• _WORK INSTRUCTIONS_
Everything from the line with "23 210 15.01" to the line with "150 77 17.38" in the listing below, both lines included, needs to be copied exactly, apart from the pictures.

++++ DATA RECORDS ++++

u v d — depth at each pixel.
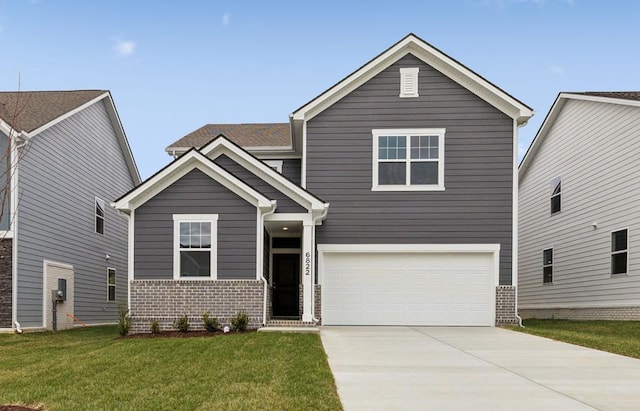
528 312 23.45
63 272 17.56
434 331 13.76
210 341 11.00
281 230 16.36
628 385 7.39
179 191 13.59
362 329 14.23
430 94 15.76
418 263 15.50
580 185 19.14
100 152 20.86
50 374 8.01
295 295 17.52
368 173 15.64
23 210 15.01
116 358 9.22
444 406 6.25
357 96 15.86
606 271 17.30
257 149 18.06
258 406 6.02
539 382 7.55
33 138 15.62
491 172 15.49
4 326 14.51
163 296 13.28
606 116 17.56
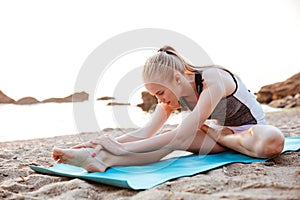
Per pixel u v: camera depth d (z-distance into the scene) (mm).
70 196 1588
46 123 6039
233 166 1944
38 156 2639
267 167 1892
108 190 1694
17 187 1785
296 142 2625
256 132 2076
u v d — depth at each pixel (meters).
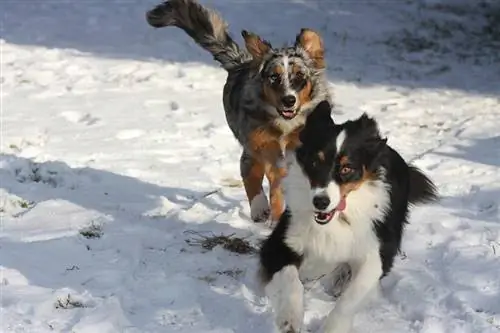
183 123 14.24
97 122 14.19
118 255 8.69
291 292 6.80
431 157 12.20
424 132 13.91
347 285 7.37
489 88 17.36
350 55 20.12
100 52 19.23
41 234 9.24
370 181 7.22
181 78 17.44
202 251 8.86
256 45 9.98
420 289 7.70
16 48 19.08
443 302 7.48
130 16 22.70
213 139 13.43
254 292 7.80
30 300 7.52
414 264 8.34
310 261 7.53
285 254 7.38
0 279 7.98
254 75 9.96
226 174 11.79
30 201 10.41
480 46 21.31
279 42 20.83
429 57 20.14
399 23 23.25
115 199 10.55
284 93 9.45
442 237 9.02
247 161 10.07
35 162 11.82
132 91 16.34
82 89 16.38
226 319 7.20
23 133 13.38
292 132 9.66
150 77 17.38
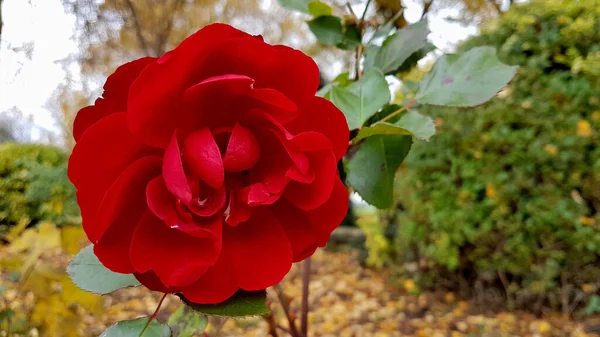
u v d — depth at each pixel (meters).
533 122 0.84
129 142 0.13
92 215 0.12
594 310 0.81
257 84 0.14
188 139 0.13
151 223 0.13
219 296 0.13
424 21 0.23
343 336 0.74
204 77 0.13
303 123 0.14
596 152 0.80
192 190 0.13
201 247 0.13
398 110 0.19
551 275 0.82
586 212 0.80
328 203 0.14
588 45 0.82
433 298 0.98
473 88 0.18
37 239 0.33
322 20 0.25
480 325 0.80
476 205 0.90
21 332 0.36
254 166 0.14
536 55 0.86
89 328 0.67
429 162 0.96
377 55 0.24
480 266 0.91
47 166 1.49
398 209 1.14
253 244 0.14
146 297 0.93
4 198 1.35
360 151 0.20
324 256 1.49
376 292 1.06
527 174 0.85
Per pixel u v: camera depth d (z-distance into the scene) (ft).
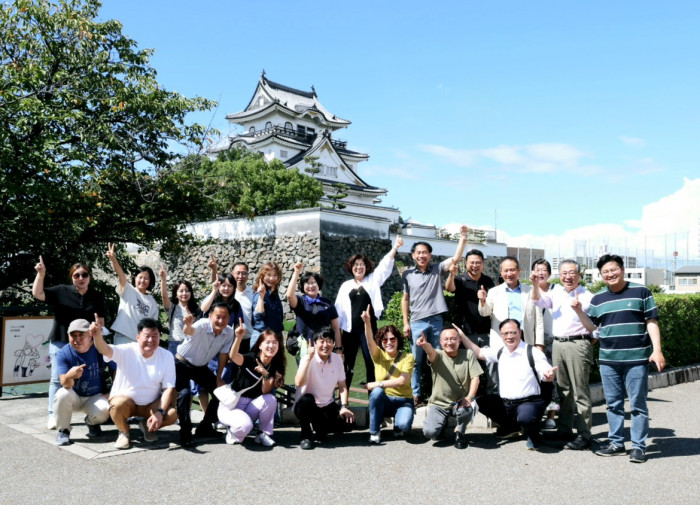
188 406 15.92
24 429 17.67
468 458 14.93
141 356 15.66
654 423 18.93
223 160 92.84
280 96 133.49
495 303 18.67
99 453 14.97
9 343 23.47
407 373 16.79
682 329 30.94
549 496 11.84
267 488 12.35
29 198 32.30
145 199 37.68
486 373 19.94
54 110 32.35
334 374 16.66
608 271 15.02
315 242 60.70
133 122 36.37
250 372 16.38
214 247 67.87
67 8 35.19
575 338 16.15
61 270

++++

• _TASK RESULT_
23 210 15.01
116 358 9.22
444 406 6.25
357 96 15.86
606 271 17.30
257 149 18.06
258 406 6.02
539 382 7.55
33 138 15.62
491 172 15.49
4 326 14.51
163 296 13.28
606 116 17.56
Per pixel u v: camera depth d (z-distance into the scene) (mm).
70 196 1588
46 123 6039
233 166 1944
38 156 2639
267 167 1892
108 190 1694
17 187 1785
296 142 2625
256 132 2076
u v d — depth at each pixel (meters).
183 123 14.24
97 122 14.19
118 255 8.69
291 292 6.80
431 157 12.20
424 132 13.91
347 285 7.37
489 88 17.36
350 55 20.12
100 52 19.23
41 234 9.24
370 181 7.22
181 78 17.44
202 251 8.86
256 45 9.98
420 289 7.70
16 48 19.08
443 302 7.48
130 16 22.70
213 139 13.43
254 292 7.80
30 300 7.52
414 264 8.34
310 261 7.53
285 254 7.38
0 279 7.98
254 75 9.96
226 174 11.79
30 201 10.41
480 46 21.31
279 42 20.83
429 57 20.14
399 23 23.25
115 199 10.55
284 93 9.45
442 237 9.02
247 161 10.07
35 162 11.82
132 91 16.34
82 89 16.38
226 319 7.20
23 133 13.38
292 132 9.66
150 77 17.38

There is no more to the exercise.